While Justin was reaching for spring, another guest at the event, Melissa Hart, was bullish on winter. She grew up in upstate and took a detour to another, much colder place before returning to Plattsburgh.
"Moving to a place like Fairbanks, Alaska got me thinking about winter in a different context," says Hart. "You have to embrace winter when you live in a place like that. So when we moved back people were like, 'Ah cold, blah blah blah!' But we were like, 'Woo, it's mild!' You get into that different mindset. Getting into outdoor recreation is pretty key - especially where we live."
Why they go
"[I wish we had] more of a downtown, more things to do, more things to attract people to the area and keep people in the area," says Sleybaugh. "I think that there's a lot of things that are already there that aren't promoted very well, or aren't marketed very well."

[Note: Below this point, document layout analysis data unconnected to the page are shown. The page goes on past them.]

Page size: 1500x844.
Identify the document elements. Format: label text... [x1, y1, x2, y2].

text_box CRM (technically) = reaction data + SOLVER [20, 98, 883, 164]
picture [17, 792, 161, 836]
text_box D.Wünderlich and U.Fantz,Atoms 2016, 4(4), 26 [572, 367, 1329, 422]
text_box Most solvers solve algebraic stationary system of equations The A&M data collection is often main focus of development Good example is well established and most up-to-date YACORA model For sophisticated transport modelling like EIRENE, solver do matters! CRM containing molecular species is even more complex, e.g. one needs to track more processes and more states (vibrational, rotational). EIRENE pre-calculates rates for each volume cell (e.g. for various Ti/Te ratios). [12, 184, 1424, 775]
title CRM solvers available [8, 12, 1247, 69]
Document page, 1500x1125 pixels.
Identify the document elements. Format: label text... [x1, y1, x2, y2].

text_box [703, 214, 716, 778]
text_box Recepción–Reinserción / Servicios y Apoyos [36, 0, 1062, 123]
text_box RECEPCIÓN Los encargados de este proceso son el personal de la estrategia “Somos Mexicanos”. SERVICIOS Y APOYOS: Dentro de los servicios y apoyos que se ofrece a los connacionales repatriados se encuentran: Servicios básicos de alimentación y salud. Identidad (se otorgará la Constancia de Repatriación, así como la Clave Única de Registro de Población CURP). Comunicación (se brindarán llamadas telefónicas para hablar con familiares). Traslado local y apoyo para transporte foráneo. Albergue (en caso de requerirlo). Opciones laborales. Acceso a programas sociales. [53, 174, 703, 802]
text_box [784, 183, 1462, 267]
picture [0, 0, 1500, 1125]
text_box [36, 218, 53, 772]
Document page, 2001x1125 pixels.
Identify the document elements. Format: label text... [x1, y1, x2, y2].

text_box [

But ultimately, most everyone we spoke with made the same point as Pat Fiorenza, a 24-year-old masters student in public administration at Syracuse:
Fiorenza: "Jobs. Working on the economy and getting people opportunities. Making it easy to start a business. And anything related to employment is huge. A lot of my friends who've graduated from college haven't been able to find positions, so they go to Boston or they go to New York or to D.C. And they say, 'I'm going to go back. I'll be back.' But then they get tied up with their careers and it's a little bit longer [before they] come back. Innovation Trail: "So you can't do it without the jobs." Fiorenza: "Yeah, absolutely."